___ Metin ___

Tahsin ÖTGÜÇ

İNSANIN YARATILIŞ GAYESİ

Tahsin ÖTGÜÇ

Yüce Allah, insanoğlunu dünya sahnesine bir gaye için yoktan var etmiştir. Bu gaye,

 Allah’a teslim olup ona itaat ederek hayat sürdürmektir. Cenabı Hak, tüm dünya insanlığını kendine teslim olmaya davet etmiştir. Bu davete” La ilahe illallah Muhammed ün resülüllah diyerek icabet gösteren insanlara Allah, Müslüman adını vermiştir. Diğerlerine ise gayri Müslim. Genel olarak gayri Müslim olanlar, yaratılış gayelerine uygun olarak hayatlarını idame ettiremeyenlerdir. Yüce Rabbimiz Kur’an-ı Kerim de insanların yaratılış gayesi hususunda şöyle buyurmuştur.”Ben cinleri ve insanları ancak bana kulluk etsinler diye yarattım.” Zariyat,56.İnsanların dünya sahnesinde yaşıyor olmasının bir sebebi vardır, o da Allah’a kulluktur. Allah’a kulluk ise, Hakka ittiba, batıldan içtinap etmektir. Allah’ın razı olmadığı her şeyden uzak durmak, gösterdiği dosdoğru yolda buluşmaktır.

___

### Yönerge
Lütfen insanın yaratılış gayesini anlatan metni son cümlesinden sonra devam ettirin.

___ Kayıtlı Veriler ___

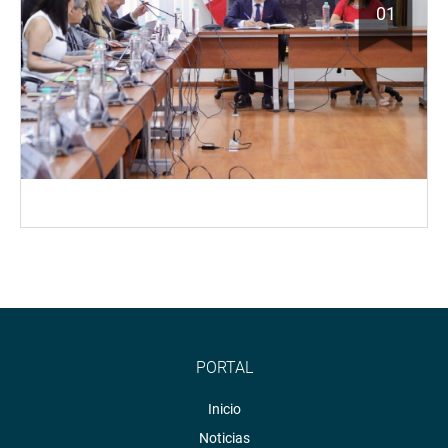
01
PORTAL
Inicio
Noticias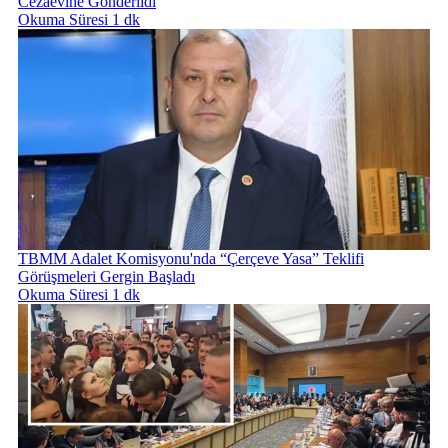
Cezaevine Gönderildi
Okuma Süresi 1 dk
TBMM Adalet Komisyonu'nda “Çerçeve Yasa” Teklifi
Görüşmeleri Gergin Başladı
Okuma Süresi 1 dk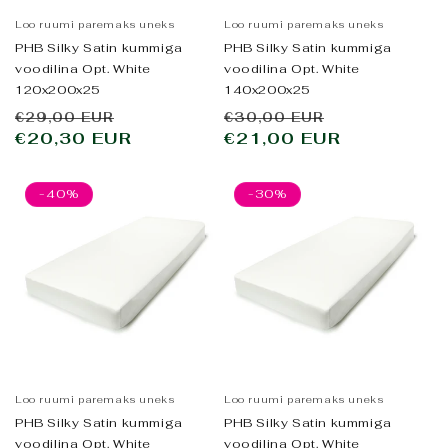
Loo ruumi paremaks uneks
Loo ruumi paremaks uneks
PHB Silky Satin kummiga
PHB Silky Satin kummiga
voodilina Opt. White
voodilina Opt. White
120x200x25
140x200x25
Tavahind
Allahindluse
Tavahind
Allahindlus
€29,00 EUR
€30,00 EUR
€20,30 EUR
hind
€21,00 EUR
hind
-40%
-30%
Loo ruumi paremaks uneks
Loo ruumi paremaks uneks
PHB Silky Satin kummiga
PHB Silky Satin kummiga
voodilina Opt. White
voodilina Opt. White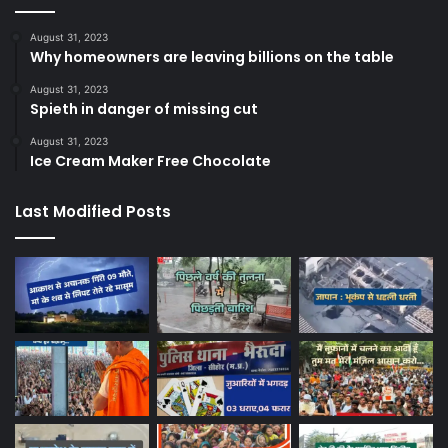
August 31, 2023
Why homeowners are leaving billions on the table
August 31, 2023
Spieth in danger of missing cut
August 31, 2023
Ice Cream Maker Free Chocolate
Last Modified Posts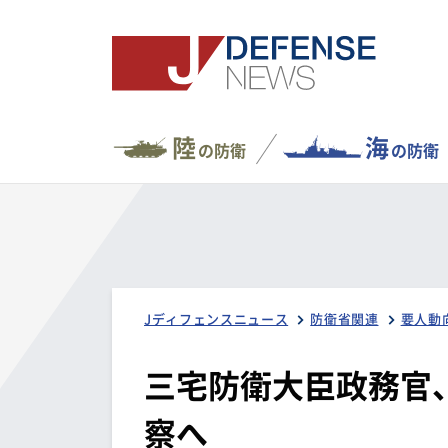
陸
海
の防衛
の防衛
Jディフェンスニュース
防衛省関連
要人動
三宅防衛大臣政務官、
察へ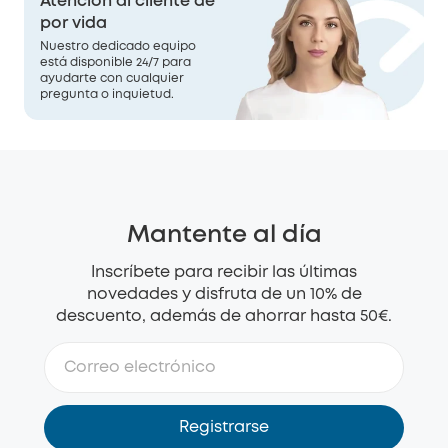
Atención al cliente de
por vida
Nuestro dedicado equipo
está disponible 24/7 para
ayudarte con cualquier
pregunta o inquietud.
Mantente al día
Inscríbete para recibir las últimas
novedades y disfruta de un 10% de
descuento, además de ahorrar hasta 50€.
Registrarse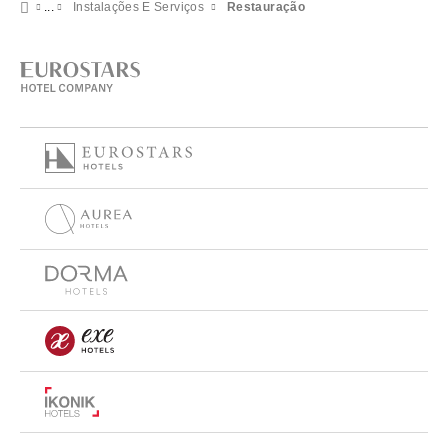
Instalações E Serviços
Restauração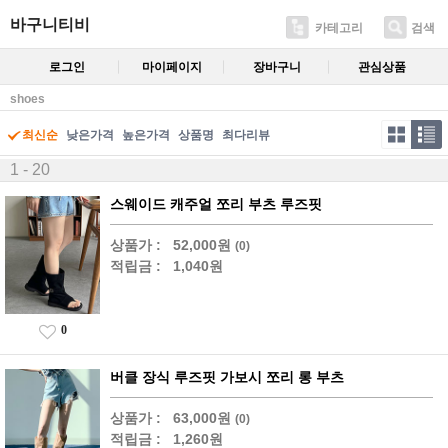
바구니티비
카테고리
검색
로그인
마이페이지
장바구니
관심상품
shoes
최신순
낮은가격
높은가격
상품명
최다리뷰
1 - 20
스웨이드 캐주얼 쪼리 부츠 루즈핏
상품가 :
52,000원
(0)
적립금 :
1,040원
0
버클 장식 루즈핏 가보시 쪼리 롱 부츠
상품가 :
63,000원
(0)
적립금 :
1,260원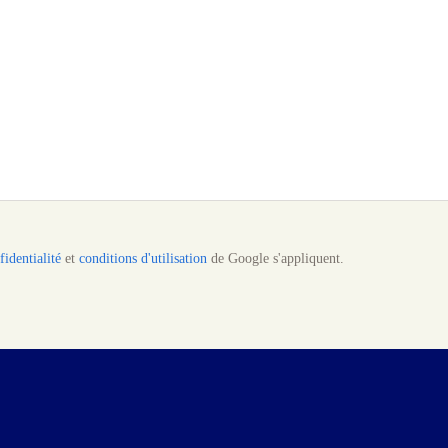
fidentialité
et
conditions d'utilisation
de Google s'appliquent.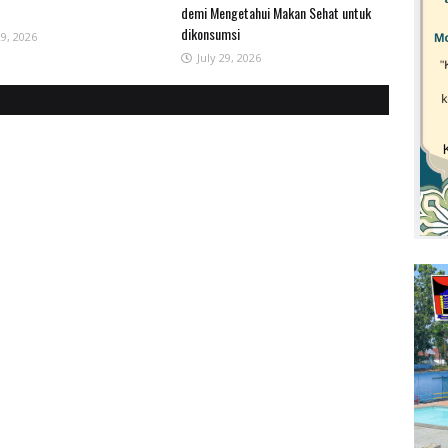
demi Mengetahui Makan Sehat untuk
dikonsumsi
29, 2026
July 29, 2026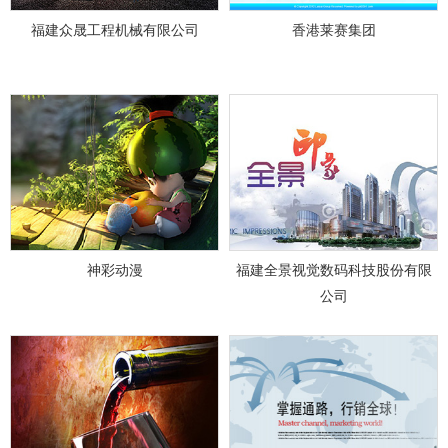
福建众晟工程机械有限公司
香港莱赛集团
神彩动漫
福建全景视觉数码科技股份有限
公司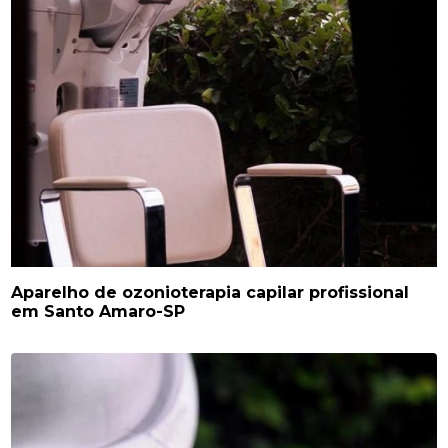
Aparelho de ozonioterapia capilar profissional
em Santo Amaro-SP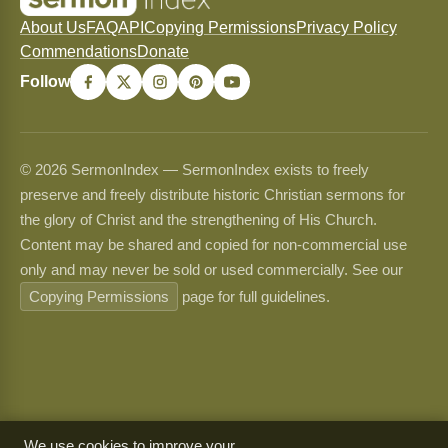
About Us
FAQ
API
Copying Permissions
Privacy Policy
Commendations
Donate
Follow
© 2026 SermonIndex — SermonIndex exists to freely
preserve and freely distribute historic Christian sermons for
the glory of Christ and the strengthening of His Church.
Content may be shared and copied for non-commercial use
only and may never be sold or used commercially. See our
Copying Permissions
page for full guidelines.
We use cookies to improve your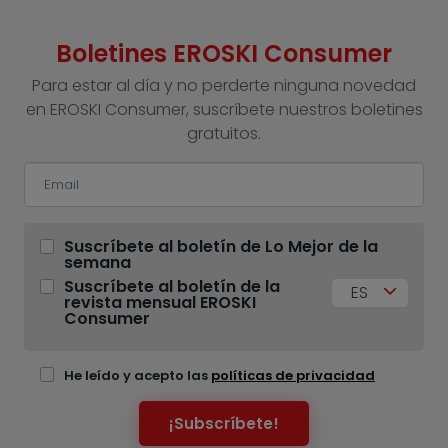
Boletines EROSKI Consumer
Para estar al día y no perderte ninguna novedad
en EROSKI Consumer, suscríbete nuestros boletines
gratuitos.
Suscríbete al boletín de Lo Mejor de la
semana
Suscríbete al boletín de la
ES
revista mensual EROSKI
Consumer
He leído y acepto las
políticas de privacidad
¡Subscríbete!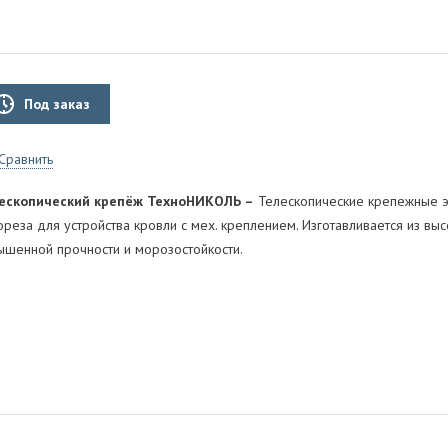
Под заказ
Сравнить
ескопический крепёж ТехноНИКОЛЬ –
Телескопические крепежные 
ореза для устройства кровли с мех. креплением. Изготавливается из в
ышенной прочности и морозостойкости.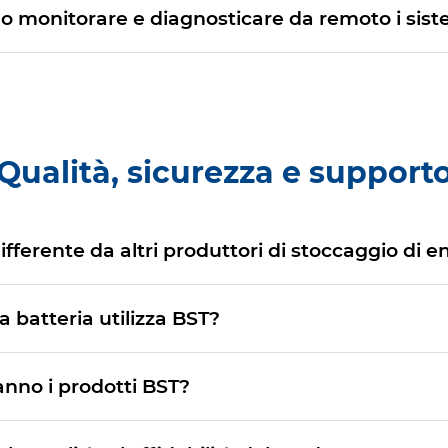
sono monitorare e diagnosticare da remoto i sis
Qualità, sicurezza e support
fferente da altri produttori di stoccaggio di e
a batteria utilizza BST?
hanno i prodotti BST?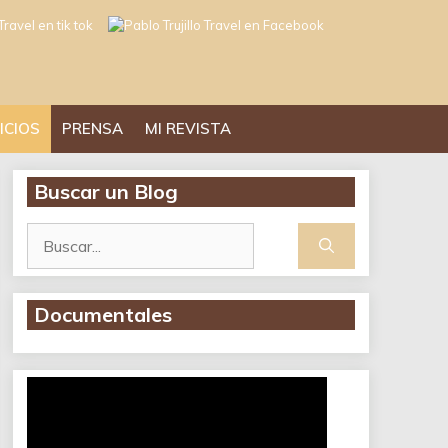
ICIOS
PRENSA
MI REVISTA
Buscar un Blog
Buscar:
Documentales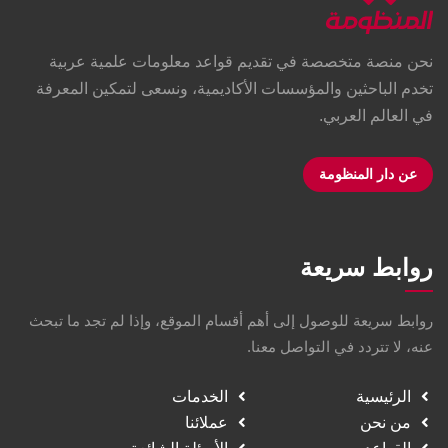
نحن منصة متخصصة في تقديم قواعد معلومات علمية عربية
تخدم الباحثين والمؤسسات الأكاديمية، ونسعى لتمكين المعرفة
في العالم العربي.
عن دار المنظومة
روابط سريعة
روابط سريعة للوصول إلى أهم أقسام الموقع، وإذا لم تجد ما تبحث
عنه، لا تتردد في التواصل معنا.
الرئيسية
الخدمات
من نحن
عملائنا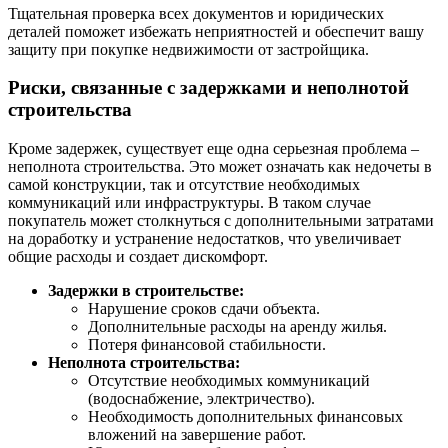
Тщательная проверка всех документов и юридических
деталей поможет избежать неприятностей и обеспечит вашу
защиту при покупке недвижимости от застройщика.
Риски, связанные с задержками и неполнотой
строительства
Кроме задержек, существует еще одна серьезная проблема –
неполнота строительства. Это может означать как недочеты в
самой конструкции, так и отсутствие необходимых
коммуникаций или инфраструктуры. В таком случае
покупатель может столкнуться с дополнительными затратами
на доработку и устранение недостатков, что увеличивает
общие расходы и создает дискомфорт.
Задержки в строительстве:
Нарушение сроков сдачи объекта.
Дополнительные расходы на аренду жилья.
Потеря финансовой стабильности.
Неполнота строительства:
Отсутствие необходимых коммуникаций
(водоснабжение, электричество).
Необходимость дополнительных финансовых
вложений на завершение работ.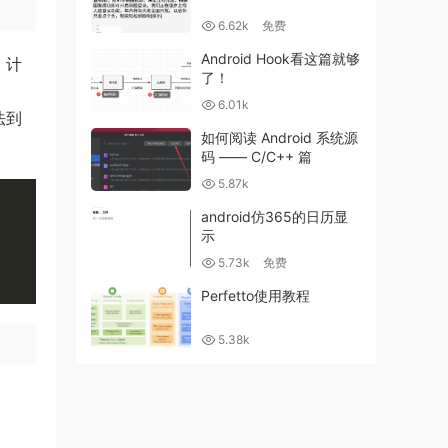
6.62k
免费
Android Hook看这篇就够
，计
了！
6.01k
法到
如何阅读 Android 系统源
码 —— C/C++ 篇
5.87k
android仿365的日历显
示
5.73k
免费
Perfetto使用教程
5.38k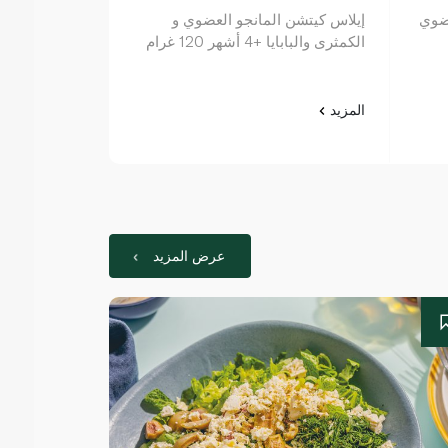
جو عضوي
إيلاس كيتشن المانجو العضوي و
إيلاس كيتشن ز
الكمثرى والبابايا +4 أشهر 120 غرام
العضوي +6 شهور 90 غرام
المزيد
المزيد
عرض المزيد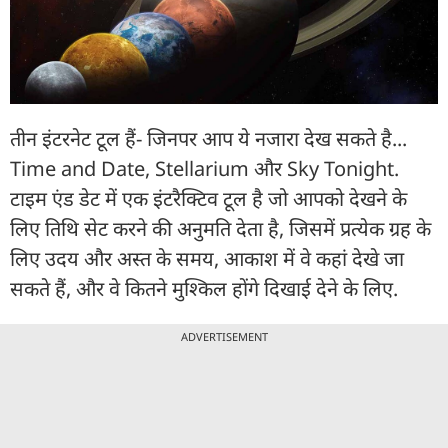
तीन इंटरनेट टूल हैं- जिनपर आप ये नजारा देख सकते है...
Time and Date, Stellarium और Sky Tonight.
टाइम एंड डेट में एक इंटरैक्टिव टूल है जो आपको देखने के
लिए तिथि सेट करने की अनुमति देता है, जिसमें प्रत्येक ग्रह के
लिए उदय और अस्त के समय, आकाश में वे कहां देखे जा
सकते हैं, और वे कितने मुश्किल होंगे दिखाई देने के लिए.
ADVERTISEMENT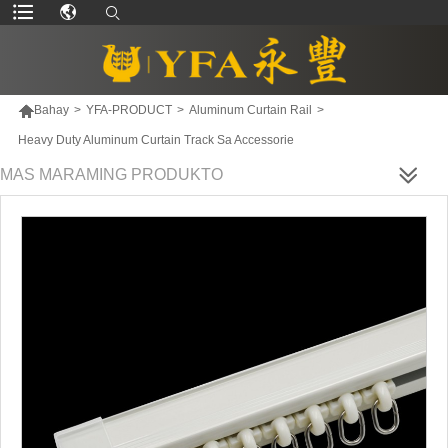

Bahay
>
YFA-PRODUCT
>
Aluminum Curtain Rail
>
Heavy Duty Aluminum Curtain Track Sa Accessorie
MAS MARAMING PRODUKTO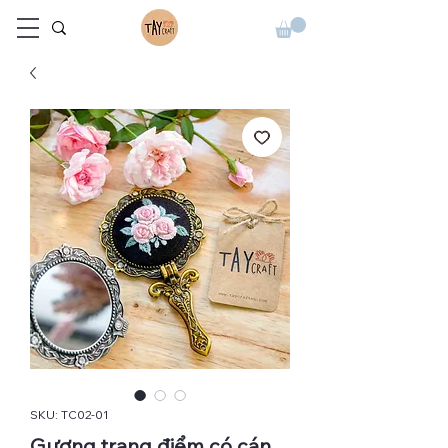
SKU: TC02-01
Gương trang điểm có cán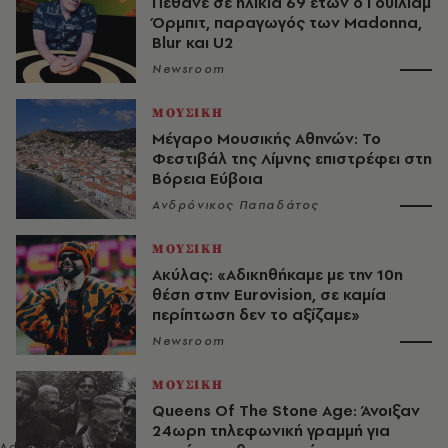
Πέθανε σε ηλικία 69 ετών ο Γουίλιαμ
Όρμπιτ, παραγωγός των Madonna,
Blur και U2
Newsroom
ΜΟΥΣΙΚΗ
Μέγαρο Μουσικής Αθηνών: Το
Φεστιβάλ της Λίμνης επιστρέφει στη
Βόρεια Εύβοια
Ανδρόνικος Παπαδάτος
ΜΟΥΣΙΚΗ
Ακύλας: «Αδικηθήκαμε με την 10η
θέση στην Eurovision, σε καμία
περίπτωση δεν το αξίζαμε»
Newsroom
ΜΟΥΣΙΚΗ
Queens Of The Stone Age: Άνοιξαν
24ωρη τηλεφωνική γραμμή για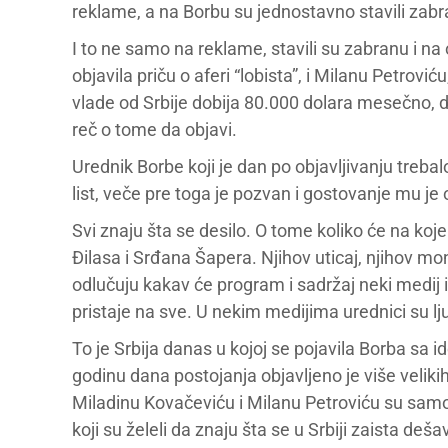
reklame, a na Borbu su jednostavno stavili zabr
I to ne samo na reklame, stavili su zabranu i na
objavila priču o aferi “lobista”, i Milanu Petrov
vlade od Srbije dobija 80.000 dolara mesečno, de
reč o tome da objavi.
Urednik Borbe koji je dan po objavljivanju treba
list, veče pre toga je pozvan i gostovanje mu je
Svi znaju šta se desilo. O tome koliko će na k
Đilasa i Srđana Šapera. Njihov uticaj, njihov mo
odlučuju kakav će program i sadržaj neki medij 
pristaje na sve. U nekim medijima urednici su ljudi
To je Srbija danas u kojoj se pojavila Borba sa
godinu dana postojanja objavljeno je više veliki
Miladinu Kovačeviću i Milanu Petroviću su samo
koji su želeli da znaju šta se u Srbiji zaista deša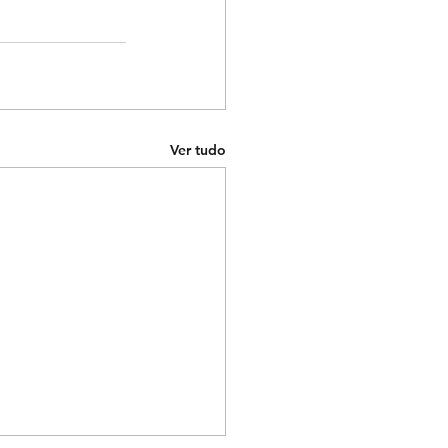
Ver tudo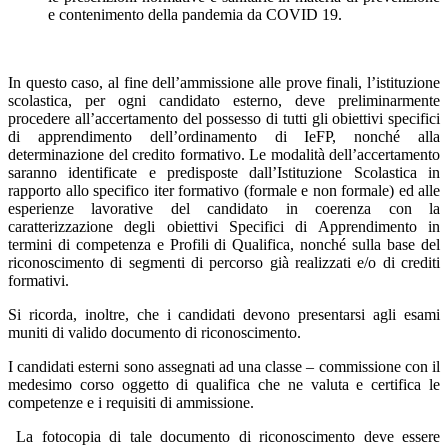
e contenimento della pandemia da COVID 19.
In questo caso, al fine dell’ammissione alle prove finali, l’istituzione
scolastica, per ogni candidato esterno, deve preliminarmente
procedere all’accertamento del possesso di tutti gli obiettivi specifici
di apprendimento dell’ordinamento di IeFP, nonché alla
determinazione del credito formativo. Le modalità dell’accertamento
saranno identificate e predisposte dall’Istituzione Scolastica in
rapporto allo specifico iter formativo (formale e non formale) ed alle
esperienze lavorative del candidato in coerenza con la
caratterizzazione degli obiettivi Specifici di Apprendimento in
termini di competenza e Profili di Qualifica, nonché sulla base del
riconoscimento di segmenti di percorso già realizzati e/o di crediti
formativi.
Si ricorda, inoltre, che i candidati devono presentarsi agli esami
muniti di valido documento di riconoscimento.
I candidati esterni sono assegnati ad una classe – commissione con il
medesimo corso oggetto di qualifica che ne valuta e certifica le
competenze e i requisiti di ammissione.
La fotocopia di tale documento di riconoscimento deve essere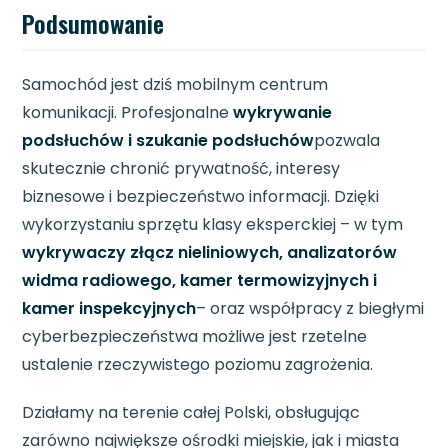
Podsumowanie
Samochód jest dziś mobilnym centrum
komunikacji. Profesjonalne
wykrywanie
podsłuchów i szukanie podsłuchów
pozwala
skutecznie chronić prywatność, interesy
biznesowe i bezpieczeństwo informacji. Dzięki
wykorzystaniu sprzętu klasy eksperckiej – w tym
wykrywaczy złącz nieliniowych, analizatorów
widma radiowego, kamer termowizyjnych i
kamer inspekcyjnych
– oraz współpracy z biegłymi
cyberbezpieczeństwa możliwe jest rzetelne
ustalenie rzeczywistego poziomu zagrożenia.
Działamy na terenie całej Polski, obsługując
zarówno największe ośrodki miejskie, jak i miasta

___

### Nihai Cevap
Allah’a kulluk Allah’ın isteklerini yerine getirmek, hoşlanmadıklarından kaçınmaktır Bunun için Müslüman olarak bizler, Allah’ın emirlerini ve yasak ettiklerini bilmemiz gerekmektedir. Alah’ın bizlere bahşettiği İslam ve imanı, söz ve fiillerle yaşantı haline getirmek gerekir. Bu hususta Peygamber efendimizin hayatını örnek alıp onun ümmeti olarak neler yapmamız gerektiğini tespit edip yaratanımıza karşı görevlerimizi usulüne uygun olarak yerine getirmek, dünyada var olmamızın bir gereğidir.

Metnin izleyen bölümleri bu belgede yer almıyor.